> _Directions_
For this exercise, reproduce the entries below exactly, but only from the line containing "Given: 4 nanometers" through the line containing "One object in brown, one", both included.

> _Information_
########################################

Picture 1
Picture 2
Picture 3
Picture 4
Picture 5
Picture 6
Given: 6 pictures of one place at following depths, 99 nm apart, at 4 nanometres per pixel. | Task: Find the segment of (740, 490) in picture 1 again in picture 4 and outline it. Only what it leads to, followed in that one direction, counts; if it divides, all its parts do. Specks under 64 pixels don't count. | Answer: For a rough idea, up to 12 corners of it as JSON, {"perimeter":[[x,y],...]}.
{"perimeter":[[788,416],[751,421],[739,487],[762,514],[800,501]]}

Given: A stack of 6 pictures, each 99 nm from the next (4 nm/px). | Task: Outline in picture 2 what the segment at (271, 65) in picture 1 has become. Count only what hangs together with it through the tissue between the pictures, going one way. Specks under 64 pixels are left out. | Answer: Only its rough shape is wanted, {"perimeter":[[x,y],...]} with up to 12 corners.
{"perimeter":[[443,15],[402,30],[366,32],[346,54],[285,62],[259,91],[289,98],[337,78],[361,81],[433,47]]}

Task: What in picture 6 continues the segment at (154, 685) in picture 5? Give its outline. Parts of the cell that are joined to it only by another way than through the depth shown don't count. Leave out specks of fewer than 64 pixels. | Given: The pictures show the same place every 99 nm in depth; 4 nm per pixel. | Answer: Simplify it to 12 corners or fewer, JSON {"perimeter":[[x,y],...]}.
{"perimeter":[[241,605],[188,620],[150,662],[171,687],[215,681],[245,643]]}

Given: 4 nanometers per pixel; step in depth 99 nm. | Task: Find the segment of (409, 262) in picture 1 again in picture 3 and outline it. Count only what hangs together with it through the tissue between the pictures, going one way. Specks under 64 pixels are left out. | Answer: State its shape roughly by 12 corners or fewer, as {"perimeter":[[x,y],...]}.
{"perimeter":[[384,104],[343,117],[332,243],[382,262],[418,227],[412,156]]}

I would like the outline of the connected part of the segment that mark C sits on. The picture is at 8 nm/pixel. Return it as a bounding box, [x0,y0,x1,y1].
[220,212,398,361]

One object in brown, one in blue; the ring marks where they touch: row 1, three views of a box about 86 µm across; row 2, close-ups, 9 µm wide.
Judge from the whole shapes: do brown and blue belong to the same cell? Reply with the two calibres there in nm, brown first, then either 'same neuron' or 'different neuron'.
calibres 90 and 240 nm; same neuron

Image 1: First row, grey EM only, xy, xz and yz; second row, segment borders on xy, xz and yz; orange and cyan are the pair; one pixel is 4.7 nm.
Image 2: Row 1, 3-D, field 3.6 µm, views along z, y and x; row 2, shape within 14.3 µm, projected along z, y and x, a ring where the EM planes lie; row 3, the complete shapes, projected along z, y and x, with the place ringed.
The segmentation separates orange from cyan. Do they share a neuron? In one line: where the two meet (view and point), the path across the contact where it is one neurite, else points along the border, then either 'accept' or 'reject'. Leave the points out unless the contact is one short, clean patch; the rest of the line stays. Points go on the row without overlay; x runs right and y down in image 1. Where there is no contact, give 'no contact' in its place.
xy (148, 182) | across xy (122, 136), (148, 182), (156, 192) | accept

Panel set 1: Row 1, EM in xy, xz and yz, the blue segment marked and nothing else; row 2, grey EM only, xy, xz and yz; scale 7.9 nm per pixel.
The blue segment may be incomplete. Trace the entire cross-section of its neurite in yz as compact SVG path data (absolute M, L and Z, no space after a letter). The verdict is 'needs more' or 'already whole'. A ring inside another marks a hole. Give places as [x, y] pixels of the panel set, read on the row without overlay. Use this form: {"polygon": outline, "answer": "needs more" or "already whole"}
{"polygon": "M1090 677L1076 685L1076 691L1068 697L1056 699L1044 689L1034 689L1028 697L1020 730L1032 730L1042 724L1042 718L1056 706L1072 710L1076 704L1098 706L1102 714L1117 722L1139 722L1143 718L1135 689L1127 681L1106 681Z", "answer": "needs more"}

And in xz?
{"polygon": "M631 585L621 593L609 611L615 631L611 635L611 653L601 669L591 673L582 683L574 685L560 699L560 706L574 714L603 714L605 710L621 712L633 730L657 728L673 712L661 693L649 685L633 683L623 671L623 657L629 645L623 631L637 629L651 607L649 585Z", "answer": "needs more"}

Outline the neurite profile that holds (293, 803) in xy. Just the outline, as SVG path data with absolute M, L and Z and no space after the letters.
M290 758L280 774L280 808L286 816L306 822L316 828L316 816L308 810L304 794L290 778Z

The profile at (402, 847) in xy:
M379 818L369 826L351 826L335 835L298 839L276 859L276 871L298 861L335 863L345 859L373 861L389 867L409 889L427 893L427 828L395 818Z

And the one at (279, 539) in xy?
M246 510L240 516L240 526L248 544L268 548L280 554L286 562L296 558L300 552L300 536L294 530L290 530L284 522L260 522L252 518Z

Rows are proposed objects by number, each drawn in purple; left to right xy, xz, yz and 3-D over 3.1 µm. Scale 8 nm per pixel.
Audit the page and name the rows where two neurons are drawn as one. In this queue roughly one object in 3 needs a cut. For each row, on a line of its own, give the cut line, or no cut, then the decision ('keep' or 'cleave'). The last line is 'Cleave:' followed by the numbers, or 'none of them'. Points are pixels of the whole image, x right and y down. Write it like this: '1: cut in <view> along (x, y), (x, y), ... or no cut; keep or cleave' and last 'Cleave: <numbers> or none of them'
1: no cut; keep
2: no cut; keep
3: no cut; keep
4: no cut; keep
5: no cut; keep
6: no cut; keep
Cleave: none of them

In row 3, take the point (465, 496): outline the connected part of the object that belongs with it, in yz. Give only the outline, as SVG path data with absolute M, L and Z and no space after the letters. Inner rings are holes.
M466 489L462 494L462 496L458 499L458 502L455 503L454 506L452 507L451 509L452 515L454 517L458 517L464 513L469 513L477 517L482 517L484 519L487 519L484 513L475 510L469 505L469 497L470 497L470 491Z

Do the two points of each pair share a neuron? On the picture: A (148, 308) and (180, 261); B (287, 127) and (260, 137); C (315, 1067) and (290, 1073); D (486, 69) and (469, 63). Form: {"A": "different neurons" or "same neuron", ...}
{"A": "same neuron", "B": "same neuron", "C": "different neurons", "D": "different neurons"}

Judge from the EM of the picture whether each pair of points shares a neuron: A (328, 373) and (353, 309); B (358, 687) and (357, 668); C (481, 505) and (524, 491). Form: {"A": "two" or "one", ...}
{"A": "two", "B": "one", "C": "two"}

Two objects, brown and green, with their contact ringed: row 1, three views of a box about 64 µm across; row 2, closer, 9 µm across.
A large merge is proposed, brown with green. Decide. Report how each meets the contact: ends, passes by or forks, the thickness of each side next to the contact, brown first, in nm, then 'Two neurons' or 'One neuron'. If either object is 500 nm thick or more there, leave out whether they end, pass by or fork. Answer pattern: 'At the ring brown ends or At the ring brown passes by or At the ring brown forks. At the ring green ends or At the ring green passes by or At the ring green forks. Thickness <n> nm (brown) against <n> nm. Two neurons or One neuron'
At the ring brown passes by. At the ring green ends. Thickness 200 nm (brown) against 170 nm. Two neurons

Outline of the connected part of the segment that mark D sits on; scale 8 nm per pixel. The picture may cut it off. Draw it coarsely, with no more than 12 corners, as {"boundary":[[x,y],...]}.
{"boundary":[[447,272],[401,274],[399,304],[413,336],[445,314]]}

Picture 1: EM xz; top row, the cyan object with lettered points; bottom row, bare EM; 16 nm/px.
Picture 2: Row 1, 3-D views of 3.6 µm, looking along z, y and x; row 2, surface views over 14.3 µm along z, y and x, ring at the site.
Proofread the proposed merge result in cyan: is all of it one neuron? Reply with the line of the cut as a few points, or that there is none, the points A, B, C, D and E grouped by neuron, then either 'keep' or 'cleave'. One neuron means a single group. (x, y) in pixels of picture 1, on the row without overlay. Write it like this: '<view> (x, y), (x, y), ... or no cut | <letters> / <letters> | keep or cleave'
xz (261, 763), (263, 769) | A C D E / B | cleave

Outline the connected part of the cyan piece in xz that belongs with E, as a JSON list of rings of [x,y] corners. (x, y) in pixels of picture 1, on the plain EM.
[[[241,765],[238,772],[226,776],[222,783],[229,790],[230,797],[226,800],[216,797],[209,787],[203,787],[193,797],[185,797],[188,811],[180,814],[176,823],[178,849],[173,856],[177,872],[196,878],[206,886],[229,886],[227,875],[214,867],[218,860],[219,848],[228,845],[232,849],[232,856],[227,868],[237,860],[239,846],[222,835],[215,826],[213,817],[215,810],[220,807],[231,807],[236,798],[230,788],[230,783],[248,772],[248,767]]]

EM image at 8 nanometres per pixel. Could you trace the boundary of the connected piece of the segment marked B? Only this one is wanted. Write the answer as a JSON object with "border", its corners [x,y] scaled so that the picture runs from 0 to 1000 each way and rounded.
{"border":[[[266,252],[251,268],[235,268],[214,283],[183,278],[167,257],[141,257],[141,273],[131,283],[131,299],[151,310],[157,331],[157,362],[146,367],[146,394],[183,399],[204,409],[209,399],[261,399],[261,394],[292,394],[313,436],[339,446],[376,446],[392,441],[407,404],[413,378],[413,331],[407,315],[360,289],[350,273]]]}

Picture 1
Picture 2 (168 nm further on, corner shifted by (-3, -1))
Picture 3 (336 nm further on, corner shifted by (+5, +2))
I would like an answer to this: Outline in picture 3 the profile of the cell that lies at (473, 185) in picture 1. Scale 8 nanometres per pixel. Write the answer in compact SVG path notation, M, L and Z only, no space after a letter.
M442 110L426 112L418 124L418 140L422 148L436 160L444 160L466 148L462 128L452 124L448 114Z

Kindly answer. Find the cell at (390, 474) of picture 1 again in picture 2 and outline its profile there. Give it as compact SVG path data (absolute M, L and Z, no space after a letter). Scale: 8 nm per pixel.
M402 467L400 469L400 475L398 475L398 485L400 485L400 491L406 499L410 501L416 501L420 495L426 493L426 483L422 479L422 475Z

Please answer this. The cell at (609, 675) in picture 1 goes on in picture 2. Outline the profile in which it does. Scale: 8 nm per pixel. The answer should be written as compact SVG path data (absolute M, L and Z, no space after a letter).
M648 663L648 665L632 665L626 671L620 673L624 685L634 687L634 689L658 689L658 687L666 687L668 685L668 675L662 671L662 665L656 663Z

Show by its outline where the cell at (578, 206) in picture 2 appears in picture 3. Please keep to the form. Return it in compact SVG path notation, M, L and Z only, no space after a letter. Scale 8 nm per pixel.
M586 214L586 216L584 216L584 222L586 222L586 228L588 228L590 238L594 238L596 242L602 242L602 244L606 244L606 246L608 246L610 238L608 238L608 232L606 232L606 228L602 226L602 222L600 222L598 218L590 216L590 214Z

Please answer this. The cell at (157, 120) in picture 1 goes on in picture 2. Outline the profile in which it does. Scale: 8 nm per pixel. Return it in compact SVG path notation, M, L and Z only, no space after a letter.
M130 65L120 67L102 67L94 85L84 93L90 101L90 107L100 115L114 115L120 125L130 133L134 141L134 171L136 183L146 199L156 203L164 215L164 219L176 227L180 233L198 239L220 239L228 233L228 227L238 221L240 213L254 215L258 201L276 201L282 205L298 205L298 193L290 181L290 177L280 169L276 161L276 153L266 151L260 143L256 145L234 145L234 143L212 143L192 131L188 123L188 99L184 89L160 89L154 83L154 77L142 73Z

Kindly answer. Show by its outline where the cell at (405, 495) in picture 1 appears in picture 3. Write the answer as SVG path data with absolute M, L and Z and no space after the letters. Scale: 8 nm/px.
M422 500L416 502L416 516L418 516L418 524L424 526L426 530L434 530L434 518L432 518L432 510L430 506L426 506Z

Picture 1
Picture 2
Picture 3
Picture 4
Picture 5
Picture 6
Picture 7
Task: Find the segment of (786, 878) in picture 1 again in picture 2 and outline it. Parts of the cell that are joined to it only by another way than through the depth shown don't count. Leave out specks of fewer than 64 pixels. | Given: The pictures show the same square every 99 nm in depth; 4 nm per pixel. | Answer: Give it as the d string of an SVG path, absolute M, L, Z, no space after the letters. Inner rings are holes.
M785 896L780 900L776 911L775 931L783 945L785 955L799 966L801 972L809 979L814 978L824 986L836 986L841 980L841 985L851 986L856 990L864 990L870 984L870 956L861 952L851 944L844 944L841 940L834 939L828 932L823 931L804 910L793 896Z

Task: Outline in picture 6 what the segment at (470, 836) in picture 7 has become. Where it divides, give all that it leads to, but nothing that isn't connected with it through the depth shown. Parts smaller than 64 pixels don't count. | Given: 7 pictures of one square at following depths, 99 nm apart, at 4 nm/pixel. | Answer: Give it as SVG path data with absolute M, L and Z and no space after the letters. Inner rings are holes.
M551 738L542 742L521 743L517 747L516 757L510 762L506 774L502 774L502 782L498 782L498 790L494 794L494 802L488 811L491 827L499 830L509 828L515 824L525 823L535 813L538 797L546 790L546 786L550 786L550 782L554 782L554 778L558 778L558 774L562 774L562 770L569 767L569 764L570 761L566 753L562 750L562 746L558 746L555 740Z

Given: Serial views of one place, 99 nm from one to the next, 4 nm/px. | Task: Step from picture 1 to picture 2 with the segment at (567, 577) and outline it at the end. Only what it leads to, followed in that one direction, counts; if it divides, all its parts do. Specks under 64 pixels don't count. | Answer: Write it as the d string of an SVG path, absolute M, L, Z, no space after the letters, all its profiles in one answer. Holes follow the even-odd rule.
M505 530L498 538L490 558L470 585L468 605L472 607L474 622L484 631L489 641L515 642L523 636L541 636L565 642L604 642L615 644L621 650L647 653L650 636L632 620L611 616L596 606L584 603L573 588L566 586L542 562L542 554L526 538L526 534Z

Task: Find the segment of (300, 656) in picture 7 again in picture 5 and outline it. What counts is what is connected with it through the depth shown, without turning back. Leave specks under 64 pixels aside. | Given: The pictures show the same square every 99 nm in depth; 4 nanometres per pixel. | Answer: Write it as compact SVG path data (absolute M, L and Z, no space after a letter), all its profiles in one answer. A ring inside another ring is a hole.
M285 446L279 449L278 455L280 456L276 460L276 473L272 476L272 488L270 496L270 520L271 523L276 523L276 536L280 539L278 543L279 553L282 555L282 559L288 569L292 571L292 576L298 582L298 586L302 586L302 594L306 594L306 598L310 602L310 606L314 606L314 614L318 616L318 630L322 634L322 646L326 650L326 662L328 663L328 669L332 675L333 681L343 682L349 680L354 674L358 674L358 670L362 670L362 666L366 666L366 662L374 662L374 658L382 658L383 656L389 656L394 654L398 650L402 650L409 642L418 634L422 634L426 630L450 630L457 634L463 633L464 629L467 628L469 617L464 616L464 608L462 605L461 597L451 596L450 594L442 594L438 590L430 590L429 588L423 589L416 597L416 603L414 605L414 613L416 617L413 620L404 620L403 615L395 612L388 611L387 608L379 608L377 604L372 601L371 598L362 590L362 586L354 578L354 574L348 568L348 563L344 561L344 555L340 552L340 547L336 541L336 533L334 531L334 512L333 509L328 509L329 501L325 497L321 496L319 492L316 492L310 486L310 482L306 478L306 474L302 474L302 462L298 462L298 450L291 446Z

########################################

> _Problem solution_
Given: 4 nanometers per pixel; step in depth 99 nm. | Task: Find the segment of (409, 262) in picture 1 again in picture 3 and outline it. Count only what hangs together with it through the tissue between the pictures, going one way. Specks under 64 pixels are left out. | Answer: State its shape roughly by 12 corners or fewer, as {"perimeter":[[x,y],...]}.
{"perimeter":[[384,104],[343,117],[332,243],[382,262],[418,227],[412,156]]}

I would like the outline of the connected part of the segment that mark C sits on. The picture is at 8 nm/pixel. Return it as a bounding box, [x0,y0,x1,y1].
[220,212,398,361]

One object in brown, one in blue; the ring marks where they touch: row 1, three views of a box about 86 µm across; row 2, close-ups, 9 µm wide.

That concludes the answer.